*** Document section Section Begins ***
By Emmanuel MAVROS


Documentary - Completed 2019

Humanity has never experienced such crimes without culprits!

& Awards

Thessaloniki Documentary Festival (online) 2021
Greek Docs
    • Year of production
    • 2019
    • Genres
    • Documentary
    • Countries
    • GREECE
    • Languages
    • Duration
    • 86 mn
    • Director(s)
    • Emmanuel MAVROS
    • Writer(s)
    • Emmanuel MAVROS, Dimitris VLAHOPANOS
    • Producer(s)
    • Synopsis
    • The "317" feature documentary describes the massacres of the 1st Mountain Division of Wehrmacht in 16th of August 1943 in Kommeno Village.
*** Document section Section Ends ***
*** Record extracts Section Begins ***
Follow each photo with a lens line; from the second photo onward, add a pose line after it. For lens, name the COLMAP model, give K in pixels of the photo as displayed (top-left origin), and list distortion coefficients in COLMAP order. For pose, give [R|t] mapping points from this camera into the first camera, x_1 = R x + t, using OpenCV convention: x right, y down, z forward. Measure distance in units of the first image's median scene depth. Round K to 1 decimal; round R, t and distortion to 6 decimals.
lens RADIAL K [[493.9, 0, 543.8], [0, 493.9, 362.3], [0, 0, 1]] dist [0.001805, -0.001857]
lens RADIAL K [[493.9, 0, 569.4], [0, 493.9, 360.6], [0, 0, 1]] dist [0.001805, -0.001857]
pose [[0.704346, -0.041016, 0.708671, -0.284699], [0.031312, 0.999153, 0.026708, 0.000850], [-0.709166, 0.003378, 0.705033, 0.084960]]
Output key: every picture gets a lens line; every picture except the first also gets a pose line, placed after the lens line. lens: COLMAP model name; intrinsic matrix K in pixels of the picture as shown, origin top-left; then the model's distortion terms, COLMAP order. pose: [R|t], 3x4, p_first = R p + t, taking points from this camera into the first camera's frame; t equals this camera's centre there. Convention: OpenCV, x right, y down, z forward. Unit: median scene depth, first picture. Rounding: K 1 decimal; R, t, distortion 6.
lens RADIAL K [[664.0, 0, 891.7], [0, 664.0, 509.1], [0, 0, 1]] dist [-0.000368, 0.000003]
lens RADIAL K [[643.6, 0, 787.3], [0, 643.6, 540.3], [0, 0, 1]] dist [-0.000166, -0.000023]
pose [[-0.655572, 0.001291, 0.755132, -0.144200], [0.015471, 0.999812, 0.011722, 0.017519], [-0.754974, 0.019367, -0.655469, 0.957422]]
*** Record extracts Section Ends ***
• Work instructions
Decide whether each statement agrees with the "317" film listing, answering yes or no and quoting the words of the listing that settle it. (a) The documentary runs 86 minutes. (b) Emmanuel MAVROS is the film's only writer. (c) The massacres the film describes took place in Kommeno Village in 1943.

• Answer space
(a) Yes: "86 mn"
(b) No: "Emmanuel MAVROS, Dimitris VLAHOPANOS"
(c) Yes: "in 16th of August 1943 in Kommeno Village"